O relatório de avaliação de 2022 do Painel Intergovernamental sobre Mudanças Climáticas disse que a carne cultivada é uma tecnologia alimentar emergente que pode ajudar a reduzir substancialmente as emissões globais da produção de alimentos, devido à sua “utilização menor de terra, água e nutrientes”.

Diminuir a ocupação humana em terras e oceanos para uso agrícola também pode preservar a biodiversidade, disse Tetrick.

A qualidade nutricional e os impactos na saúde humana são áreas onde “que a carne cultivada pode brilhar, porque o processo é muito mais controlado do que a agricultura tradicional”, disse Kaplan. “Você tem mais controle de entradas e saídas para o sistema, o que significa menos chance de contaminação e menos chance de variabilidade.
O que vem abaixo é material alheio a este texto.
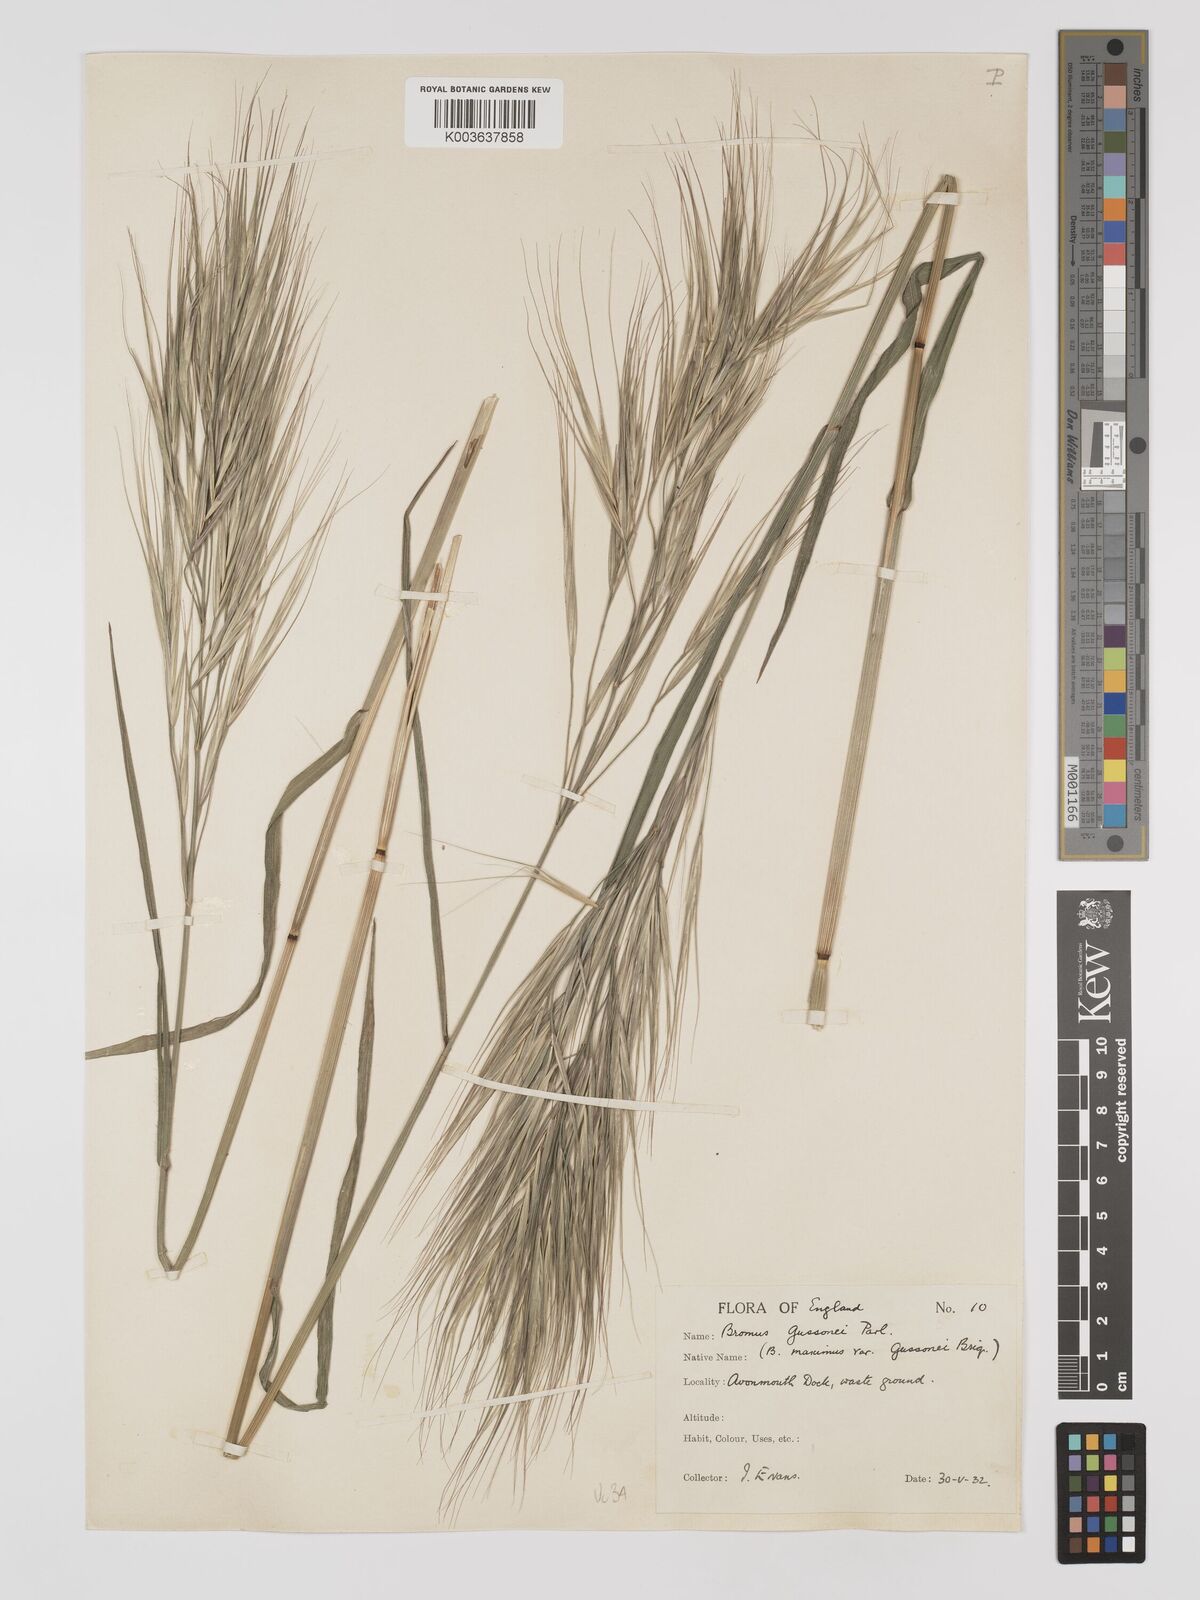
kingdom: Plantae
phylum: Tracheophyta
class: Liliopsida
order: Poales
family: Poaceae
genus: Bromus
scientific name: Bromus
Você pode garantir que apenas as melhores partes das carnes terminem nas peças que você cultiva, ao contrário do animal onde você tem o que está lá.”

pratos tradicionais como kebab podem usar carne cultivada

Qualquer receita poderá utilizar carnes cultivadas, até as tradicionais

Essas possibilidades de adaptação incluem o ajuste de nutrientes, “seja menos gordura saturada e colesterol, ou mais vitaminas ou gorduras saudáveis”, disse Valeti, da Upside Foods. “Imagine se pudéssemos produzir um bife com ácidos graxos do salmão.”
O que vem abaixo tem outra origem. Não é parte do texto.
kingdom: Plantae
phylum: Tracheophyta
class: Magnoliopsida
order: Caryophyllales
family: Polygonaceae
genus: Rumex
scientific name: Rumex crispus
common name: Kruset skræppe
Animais tradicionalmente criados recebem altas doses de antibióticos para combater doenças ou contaminação por bactérias como salmonela e E. coli, disseram Valeti e Tetrick. Risco que inexiste com a carne cultivada.

E como a carne cultivada exigiria menos contato com animais e uso de seus habitats, também pode diminuir o risco de mais transmissão de vírus de animais para humanos, de acordo com o IPCC.

Os dois principais fatores humanos de doenças zoonóticas – como o caso do Covid-19 – são a crescente demanda por proteína animal e a intensificação agrícola insustentável e extrativista, segundo a ONU.

Por mais promissor que pareça, não está claro se certos aspectos da carne cultivada serão problemáticos, bem como a capacidade de ser aprovada pelos departamentos de saúde de cada país. A capacidade de distribuição para os consumidores será um desafio e também o custo final.

O tema da carne é “muito difícil porque é muito culturalmente carregado”, disse Christiana no Life Itself. “Tem todas essas dinâmicas entre acesso, saúde, sustentabilidade, bem-estar animal e, claro, o  gosto final do produto. É uma questão para um grande debate.”

Mas se a carne cultivada acabar atendendo todas os requisitos importantes, “será uma grande conquista quando as pessoas puderem comer a carne que amam sem necessidade de abater animais”, disse Valeti.